Side by side with these recent Socialist Utopias, another field of Utopianism was opening out. The wistfulness of the Socialist Utopias lay in saying "If only we organized society better," but these other Utopias I am coming to said, "If only we put our minds and our knowledge in order—." Knowledge is power. That was the dominant thought of Bacon's Atlantis, the greatest of the scientific Utopias.

That Utopia of Bacon's has produced more in the way of real consequences than any other Utopia that was ever written. It carried out the teaching of that still greater and earlier Bacon, Roger Bacon, and it confessed that man is still an ignorant creature, who has everything to learn. It embodies a new conception in human life, the conception of continual organized research. All the other Utopias present islands, communities and worlds of happy and exemplary completion and self-satisfaction, but the Utopia of Francis Bacon is a world of seekers after knowledge, a world growing perpetually in knowledge and wisdom and incidentally growing in power. It is a world ruled by organized Science. And by Science we do not mean established knowledge, but the perpetual criticism, increase and diffusion of more knowledge and more. Perhaps a better word would be not Science but philosophy. It supplements the Utopia of Plato which would make the philosopher, king. Instead of that it tries out the idea of making not the philosopher but scientific philosophy, king.

All scientific workers are Utopians after the school of Francis Bacon. That is why I am here in Australia talking to you. I came here to learn what I could from the Australian and New Zealand Association for the Advancement of Science [,] which has just been meeting at Canberra. All the men and women in that Association, I warn you, are Utopians, and they believe their Utopia is real. They believe that this world of ours can only be put in order and kept in order by the perpetual refreshment of scientific thought. They believe as firmly as any human beings have ever believed, that swords can be beaten into plough-shares and spears into pruning-hooks, that nation need not lift up its hand against nation, nor should they learn war any more.

But they do not prophesy that will certainly happen. They say, "If only you would."


1. Wells is referring to a children's book (1902) by the cartoonist and book-illustrator William Heath Robinson (1872-1944).

2. The heaven of Ford's poem (first published in On Heaven and Poems Written in Active Service, 1918) "is situate in a little old town/Not very far from the side of the Rhone." It bears some resemblance to the "great good place" of Henry James's better-known short story (1900) in that it, too, is a refuge from the cares and exigencies of the mundane world.

"On Heaven" is most readily available in Selected Poems: Ford Maddox Ford, ed.
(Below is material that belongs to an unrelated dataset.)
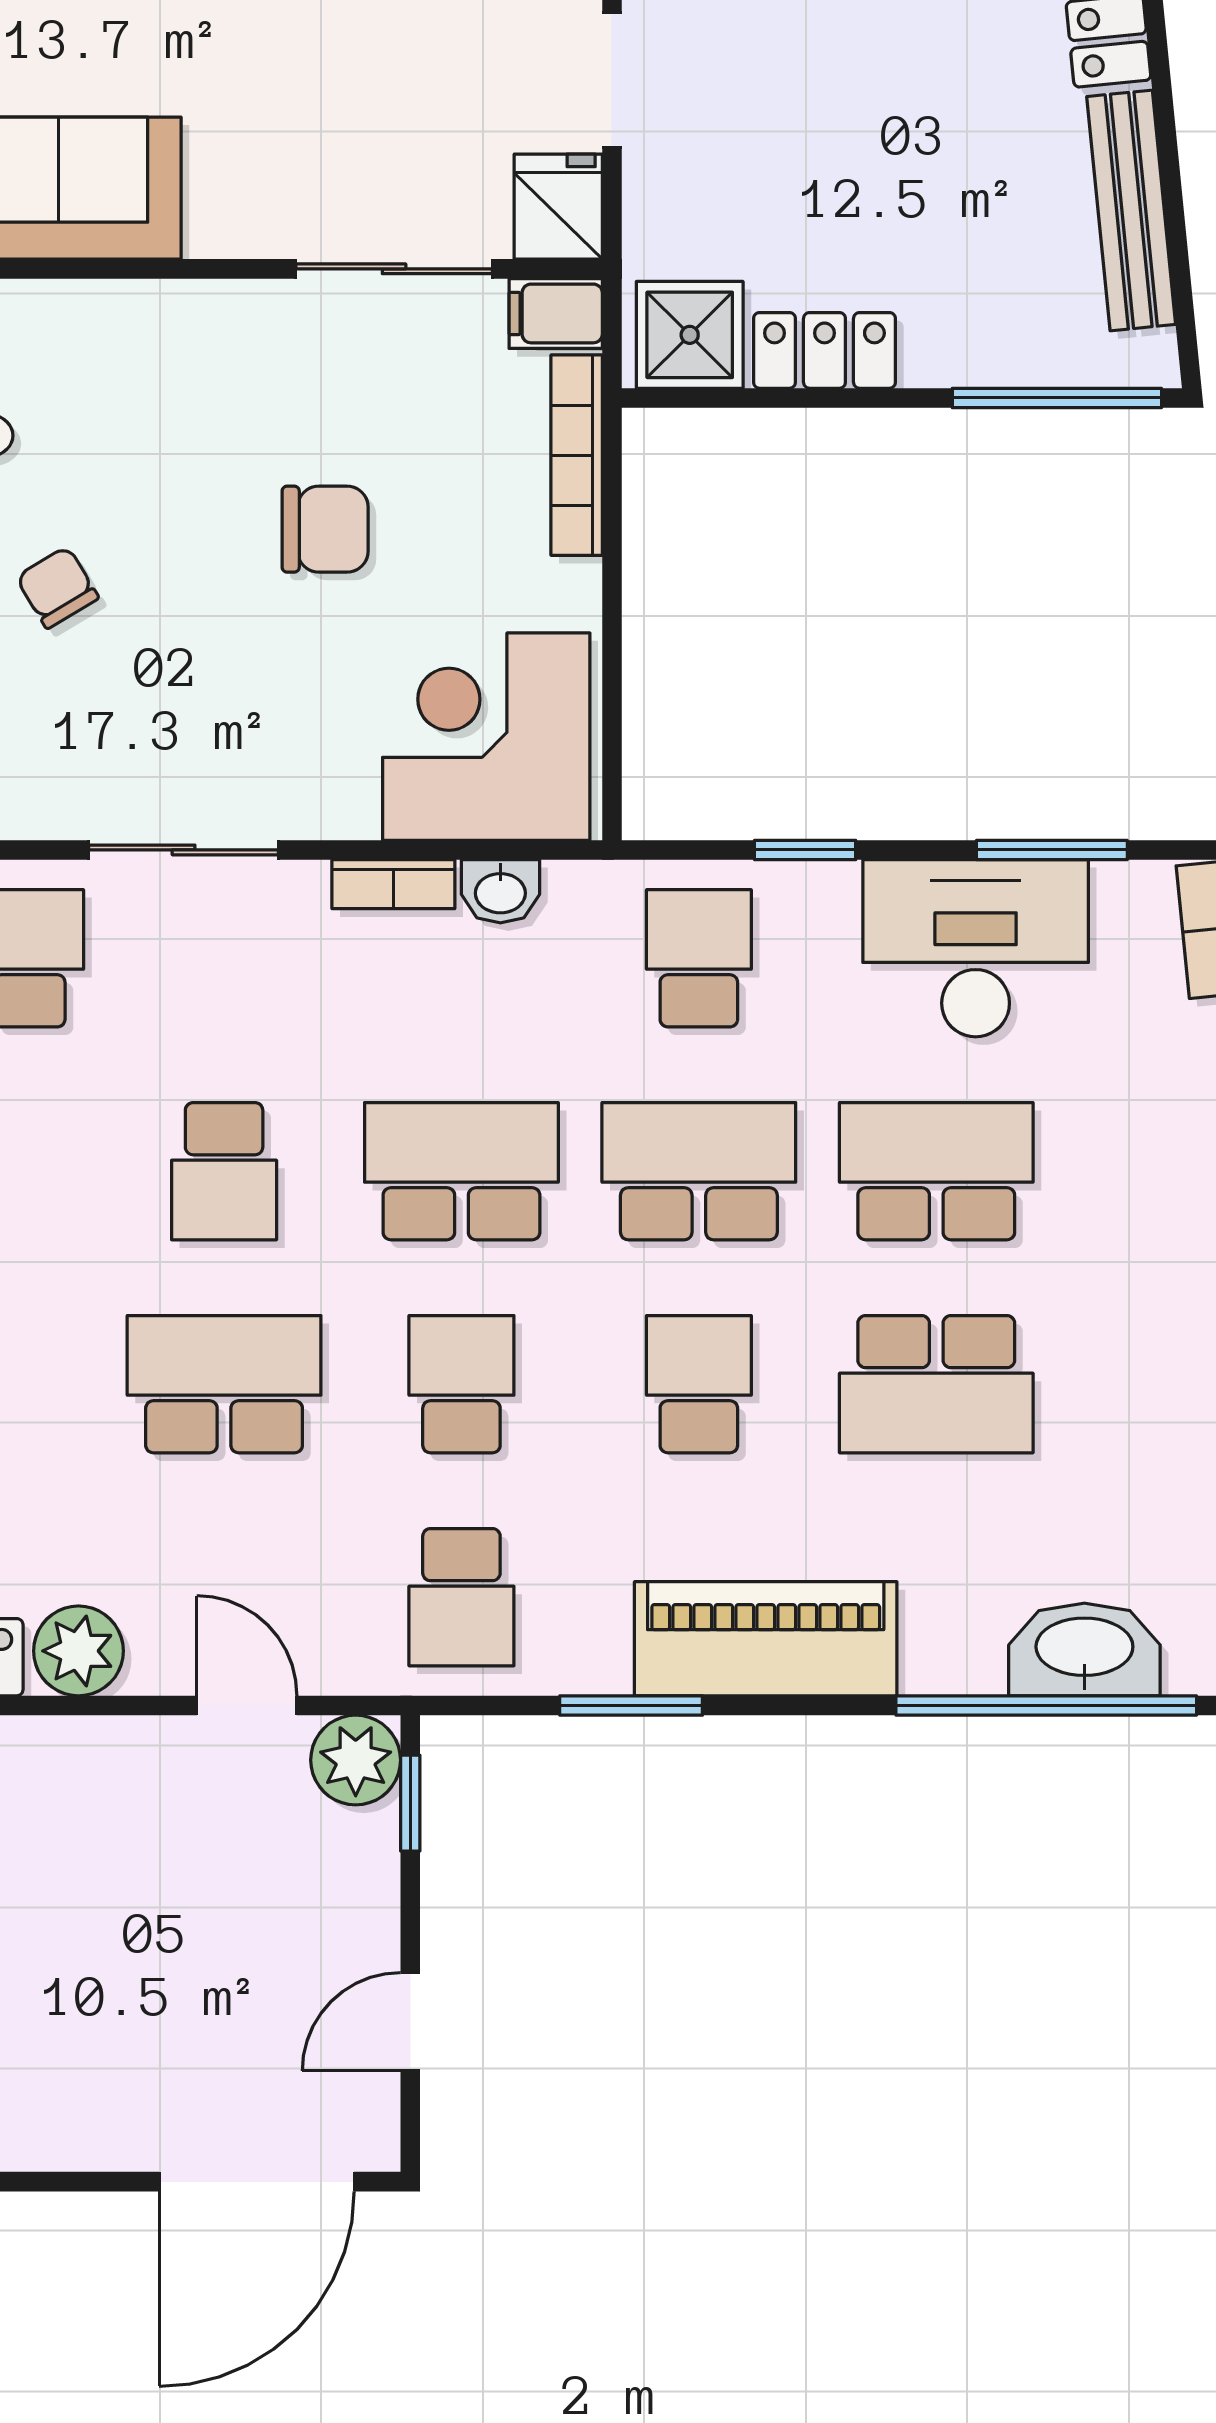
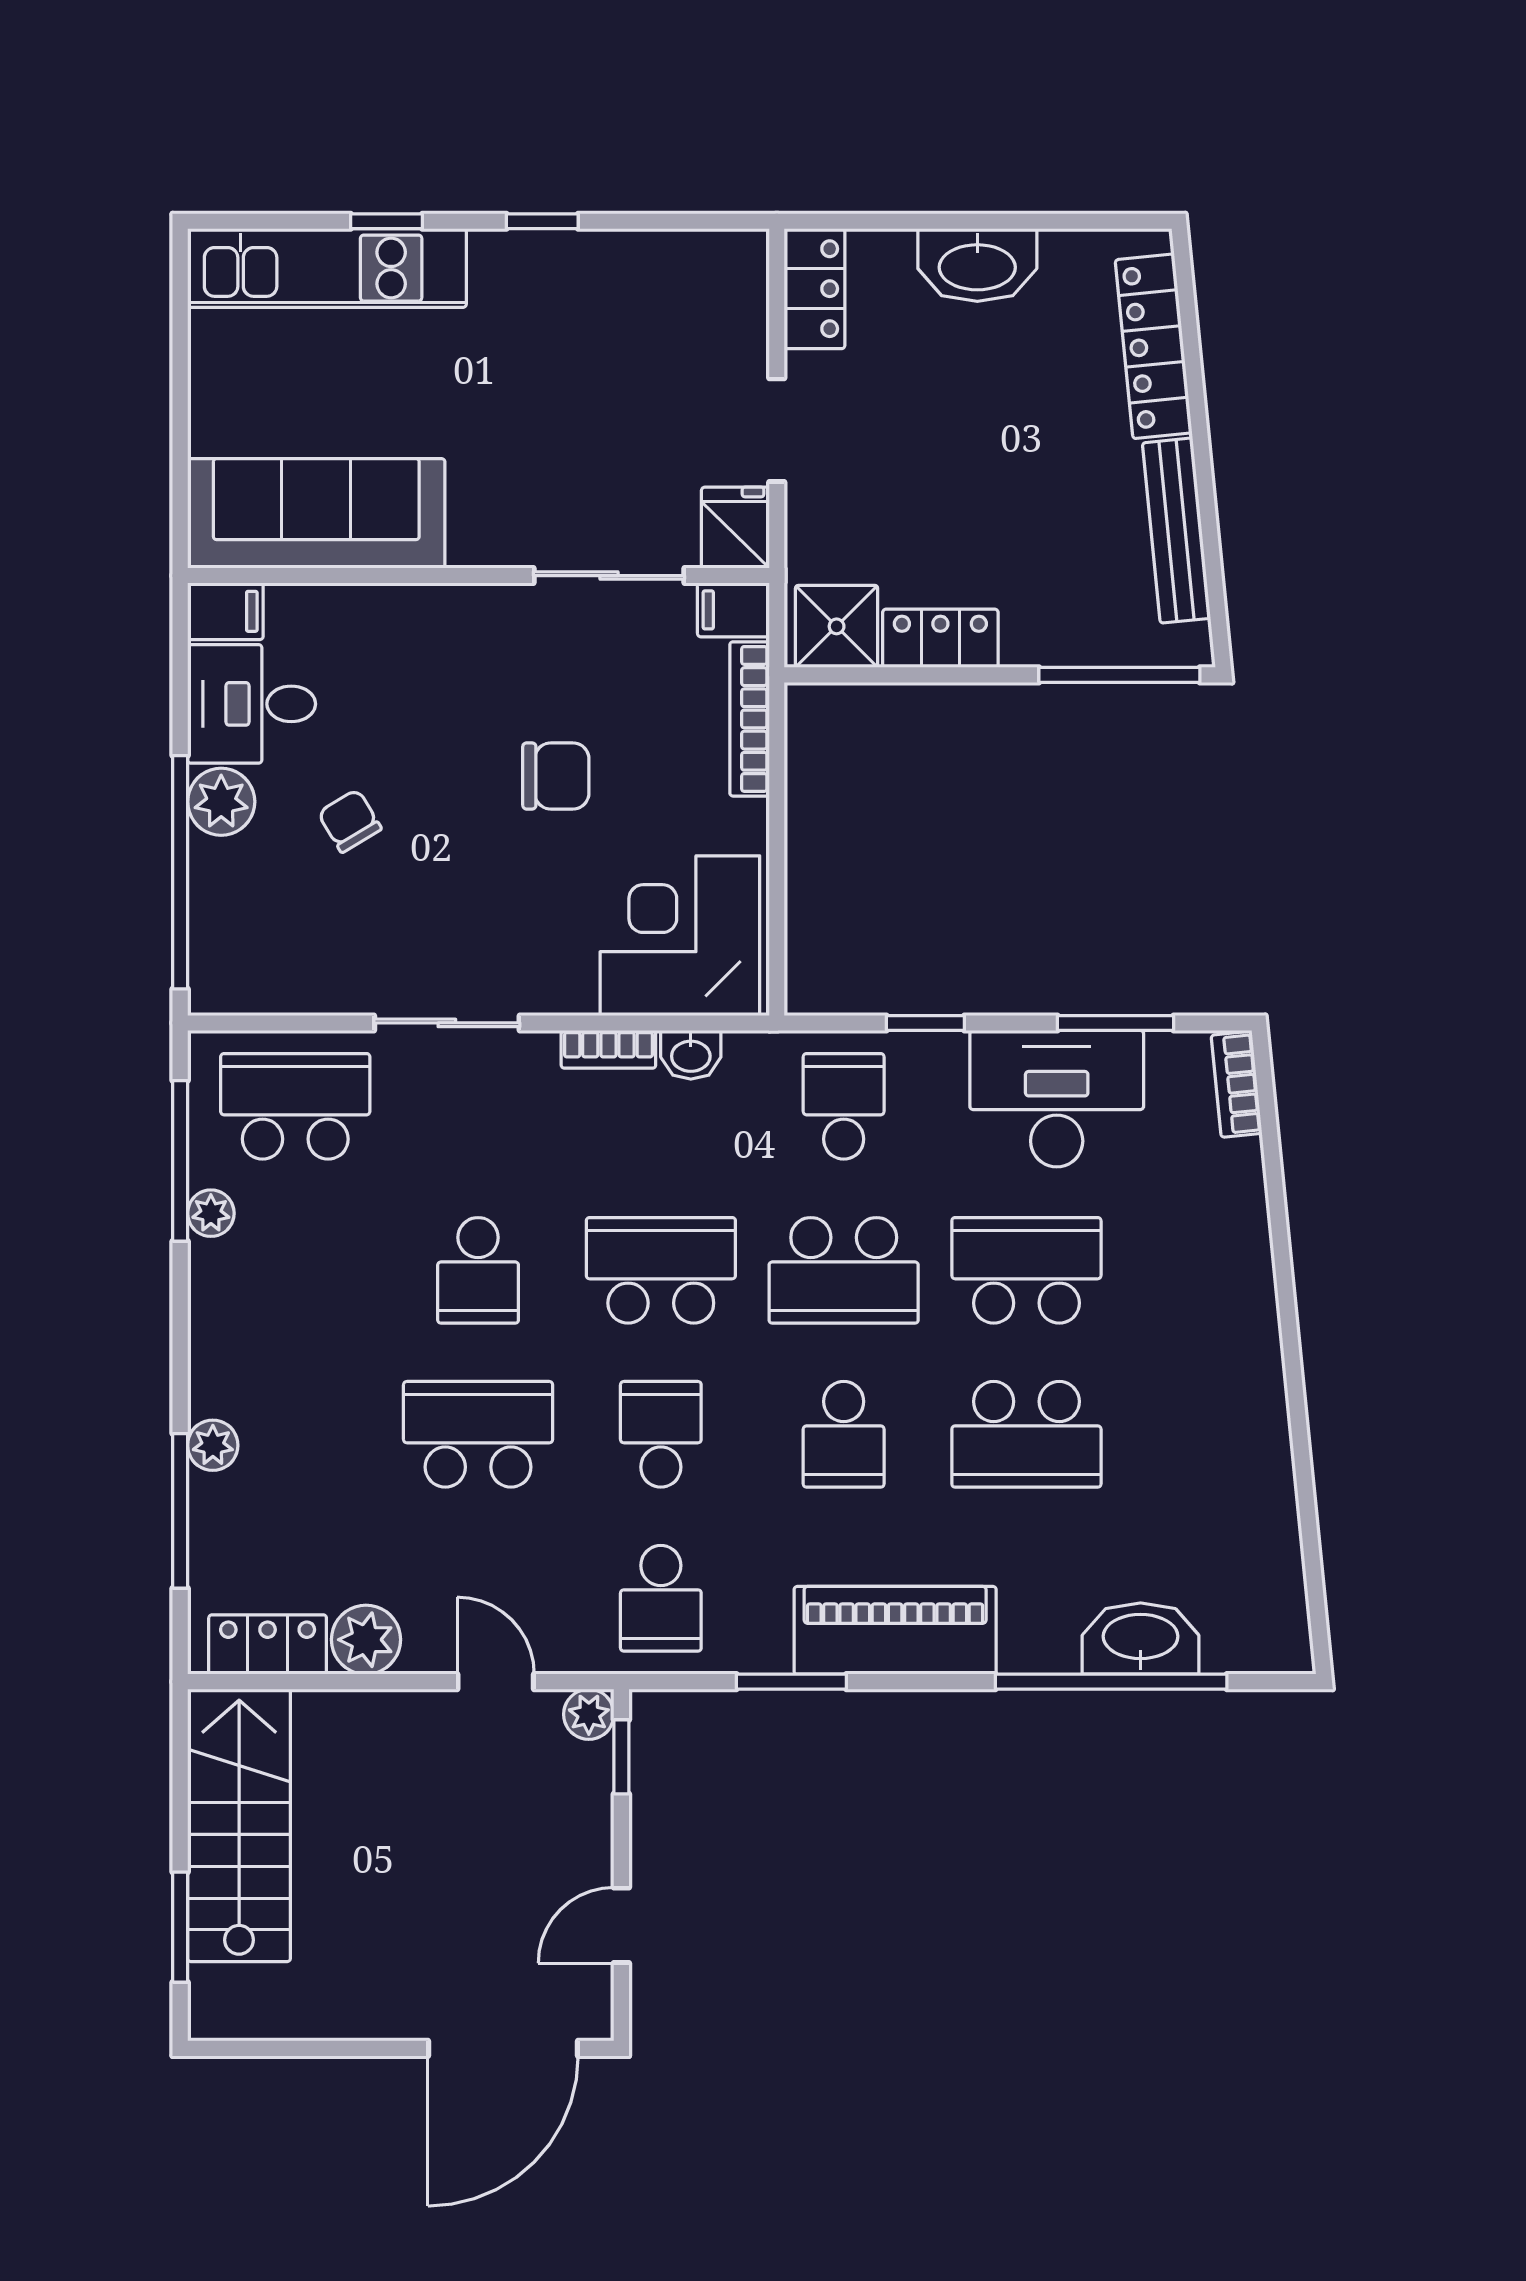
school desk: (699, 1171) -> (844, 1270), turned 180
school desk: (699, 1384) -> (844, 1434), turned 180
plant: (356, 1760) -> (589, 1714), width x0.73, depth x0.73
Basil Bunting (Cambridge. MA: Pym-Randall Press. 1971), pp. 11-25: 

"The Great Good Place" can be found in The Complete Tales of Henry James, ed. Leon Edel (Philadephia & NY: J.B. Lippincott Co., 1964), 11:13-42.

3. The Atlantis myth also makes an appearance in Plato's Timaeus (20c-26d), where the fragmentary narrative is again Critias's.

4. For Wells's far more lengthy commentary on More, see his 1908 preface to the Utopia, in H.G. Wells's Literary Criticism, pp. 234-37.

5. This book (1894) comprises a series of articles on socialism by Robert Blatchford (1851-1943).